PDA

View Full Version : Junk bond rates


08-18-2001, 06:06 PM
historically, junk has returned more vis a vis risk / return than any asset class. Now junk took a little "bath" over the f**ed up telecom industry and Argentina crisis. It has yields around 13% and risk is not that bad if spread around in a good fund. The historical volatility is 17% for the SP and the yield around %19 the junk has yield 14 with volatility of 7-8 percent. You see my point ???

08-19-2001, 09:45 AM
What "history" of the S&P 500 gives you a yield of 19%? What years? That's just way too high to be a truly "historical" figure.

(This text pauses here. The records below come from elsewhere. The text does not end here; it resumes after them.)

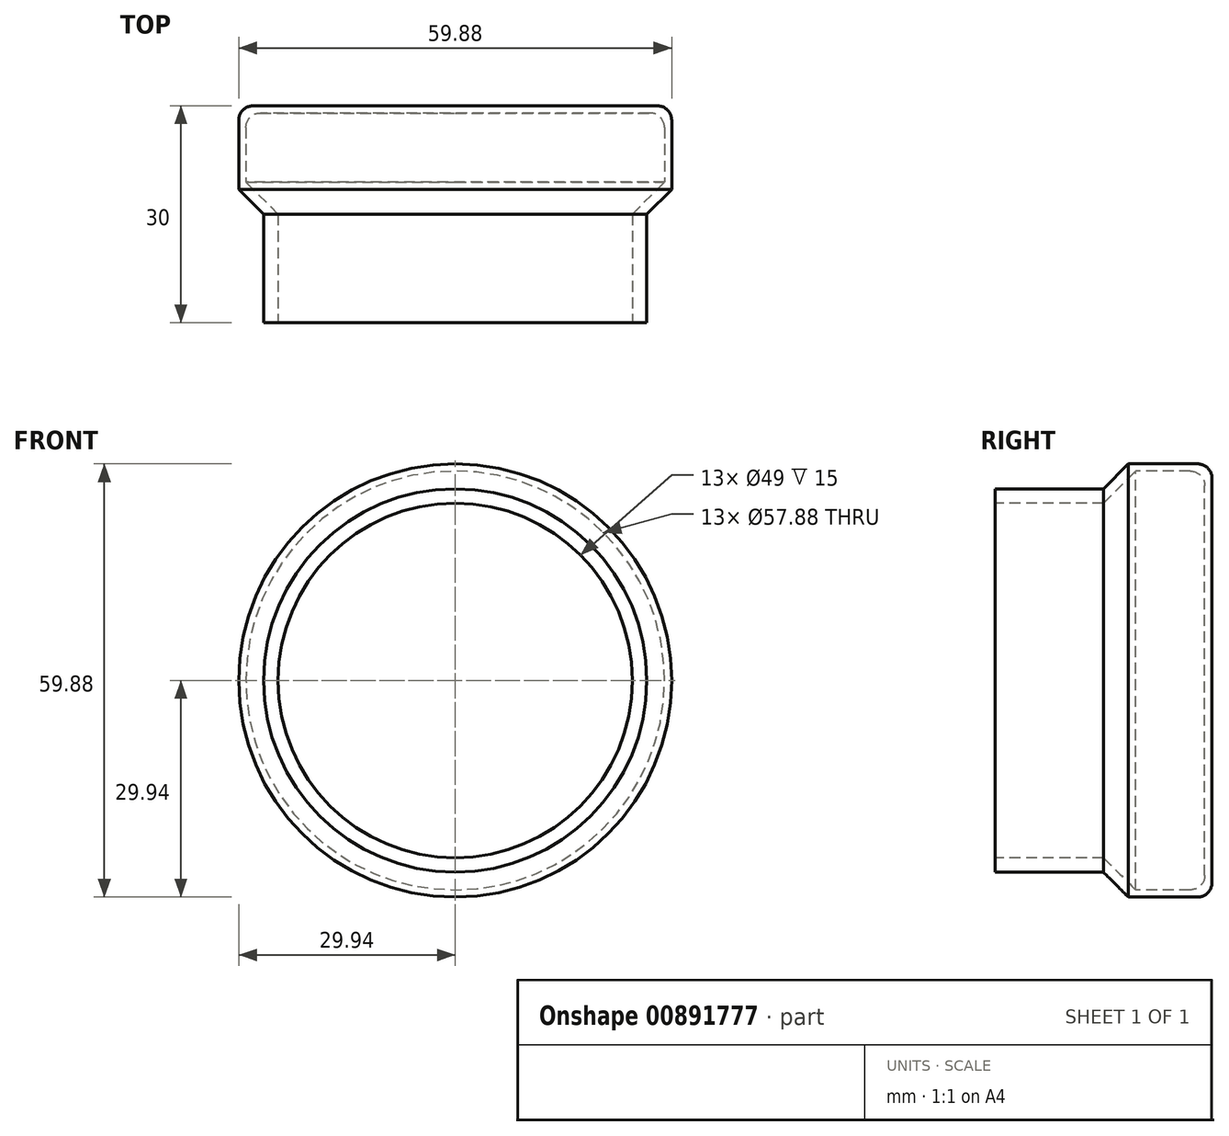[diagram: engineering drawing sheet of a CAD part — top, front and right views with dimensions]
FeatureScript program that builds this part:
annotation { "Feature Type Name" : "Feature", "Feature Type Description" : "" }
export const myFeature = defineFeature(function(context is Context, id is Id, definition is map)
    precondition{}
    {
        {
            var Q0;
            Q0=qCreatedBy(makeId("Right.planeOp"),FACE);
            var sketch = newSketch(context, id + "F0", { "sketchPlane" : qUnion([Q0])});
            skLineSegment(sketch, "E0.bottom", {"start": v(0, 0) * mm, "end": v(15, 0) * mm});
            skLineSegment(sketch, "E0.top", {"start": v(0, 26.5) * mm, "end": v(15, 26.5) * mm});
            skLineSegment(sketch, "E0.left", {"start": v(0, 0) * mm, "end": v(0, 26.5) * mm});
            skLineSegment(sketch, "E0.right", {"start": v(15, 0) * mm, "end": v(15, 26.5) * mm});
            skLineSegment(sketch, "E1.bottom", {"start": v(15, 29.94) * mm, "end": v(28, 29.94) * mm});
            skLineSegment(sketch, "E1.top", {"start": v(15, 0) * mm, "end": v(30, 0) * mm});
            skLineSegment(sketch, "E1.left", {"start": v(15, 29.94) * mm, "end": v(15, 0) * mm});
            skLineSegment(sketch, "E1.right", {"start": v(30, 27.94) * mm, "end": v(30, 0) * mm});
            skPoint(sketch, "E2.visualSharp", {"position": v(30, 29.94) * mm});
            skArc(sketch, "E2.filletArc", {"start": v(30, 27.94) * mm, "mid": v(29.41, 29.35) * mm, "end": v(28, 29.94) * mm});
            skLineSegment(sketch, "E3", {"start": v(15, 26.5) * mm, "end": v(18.44, 29.94) * mm});
            skLineSegment(sketch, "E4.top", {"start": v(0, 24.5) * mm, "end": v(15, 24.5) * mm});
            skLineSegment(sketch, "E4.left", {"start": v(0, 0) * mm, "end": v(0, 24.5) * mm});
            skLineSegment(sketch, "E4.right", {"start": v(15, 0) * mm, "end": v(15, 24.5) * mm});
            skLineSegment(sketch, "E5", {"start": v(15, 24.5) * mm, "end": v(20.44, 29.94) * mm});
            skLineSegment(sketch, "E6.0", {"start": v(15, 28.94) * mm, "end": v(27, 28.94) * mm});
            skLineSegment(sketch, "E7.0", {"start": v(29, 26.94) * mm, "end": v(29, 0) * mm});
            skPoint(sketch, "E8.visualSharp", {"position": v(29, 28.94) * mm});
            skArc(sketch, "E8.filletArc", {"start": v(29, 26.94) * mm, "mid": v(28.41, 28.35) * mm, "end": v(27, 28.94) * mm});
            skSolve(sketch);
        }
        {
            var Q0;
            {var subQ0=sQuery(id+"F0.wireOp",EDGE,"E0.top");Q0=makeQuery(id+"F0.imprint","IMPRINT",FACE,{"disambiguationData":[TD([[makeQuery(id+"F0.imprint","IMPRINT",EDGE,{"derivedFrom":subQ0}),-1.0]])]});}
            var Q1;
            {var subQ0=sQuery(id+"F0.wireOp",EDGE,"E3");var subQ5=sQuery(id+"F0.wireOp",EDGE,"E6.0");var subQ6=makeQuery(id+"F0.imprint","INTERSECT",VERTEX,{"derivedFrom":[subQ0,subQ5]});Q1=makeQuery(id+"F0.imprint","IMPRINT",FACE,{"disambiguationData":[TD([[makeQuery(id+"F0.imprint","IMPRINT",EDGE,{"disambiguationData":[TD([[subQ6,-1.0]])],"derivedFrom":subQ5}),-1.0]])]});}
            var Q2;
            {var subQ0=sQuery(id+"F0.wireOp",EDGE,"E3");var subQ1=sQuery(id+"F0.wireOp",EDGE,"E1.bottom");var subQ2=makeQuery(id+"F0.imprint","INTERSECT",VERTEX,{"derivedFrom":[subQ1,subQ0]});Q2=makeQuery(id+"F0.imprint","IMPRINT",FACE,{"disambiguationData":[TD([[makeQuery(id+"F0.imprint","IMPRINT",EDGE,{"disambiguationData":[TD([[subQ2,-1.0]])],"derivedFrom":subQ1}),-1.0]])]});}
            var Q3;
            {var subQ0=sQuery(id+"F0.wireOp",EDGE,"E1.right");Q3=makeQuery(id+"F0.imprint","IMPRINT",FACE,{"disambiguationData":[TD([[makeQuery(id+"F0.imprint","IMPRINT",EDGE,{"derivedFrom":subQ0}),-1.0]])]});}
            var Q4;
            Q4=sQuery(id+"F0.wireOp",EDGE,"E0.bottom");
            revolve(context, id + "F1", {"surfaceOperationType" : NewSurfaceOperationType.NEW, "entities" : qUnion([Q0, Q1, Q2, Q3]), "axis" : qUnion([Q4]), "revolveType" : RevolveType.FULL});
        }
    });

Better be careful when using "volatility" (I guess you mean annual standard deviation of total return) as a measure of risk when dealing with junk. The risk that can really hurt you is default risk, and these bonds go upside down a whole lot more that better paper does.

08-20-2001, 01:06 AM
I think one of his points is that you can manage the risk via a junk bond fund by providing diversification. However, I'm not sure that junk bond funds flucuate less than the S&P 500 though.

08-20-2001, 09:11 PM
This is definitely not the environment to be buying high yields....risk/reward out of whack.

08-21-2001, 01:04 AM
I double checked my figues. research by Leah and Franco Modigliani (Nobel laureate)


from 1980 - 1997 sp returned 17.13 percenr with volatility (annual) 17.24 same preriod junk returned 13.71, with annual volatility of 9.19 percent. For fear default you can pick agressive or lesser agressive junk. and while we have rates(discount) coming down or stay even we are fine !!!!

08-21-2001, 01:11 AM
I share your sentiment. I did well in 98 by buying shares in a junk bond fund after the Long Term Capital fiasco and the Fed eased. My thinking was that the spreads between junk and treasuries would narrow due to the lower risk of an economic downturn and financial crises. I don't think it's the time to buy them yet (which probably means you should back up the truck) but I think there will be an opportunity down the road when the economic and financial risks have moderate.

08-21-2001, 08:51 PM
I don't disagree with past statistics...I'm saying the current environment is not a good one to be buying junk.

08-22-2001, 10:24 AM
Why ? The telecom crisis was a good down shift. Strong funds have junk and above junk funds - they are superb pickers. Argentina may cause a little calamity but and I re-iterate the rates are not going up why would you not buy junk ? Or do you think you have a better place for funds ? I am just asking. As for the stock market - I buy some drug/health care and used to own energy and a little gold (yes it perked up) other than this the market is very shaky and in a down trend. hard to see any other place vis a vis risk - return. Some are looking into foreign bonds as well.

08-22-2001, 08:42 PM
I wouldn't buy junk because the economic conditions are worse than many people price in. Plus I wouldn't agree with buying any bond fund..you are paying too much for the service. Just have your money in cash because of the market.

08-22-2001, 11:15 PM
John, I don't want you to think I am arguing over this. I respect anyones opinion - money made is private whatever you do with it is your business. I just believe in long term statistics and not that bearish on the general economy (I am bearish on CA and tech economy) Between 1989-1990 the last junk crash the the average junk fund lost .48 percent in 1989 and 9.96 percent in 1990. Invesco and Vanguard feared better 4.6 - 5.8 % (1990) respectively. The nasdaq lost 60% in one year I rather have a junk bond crash.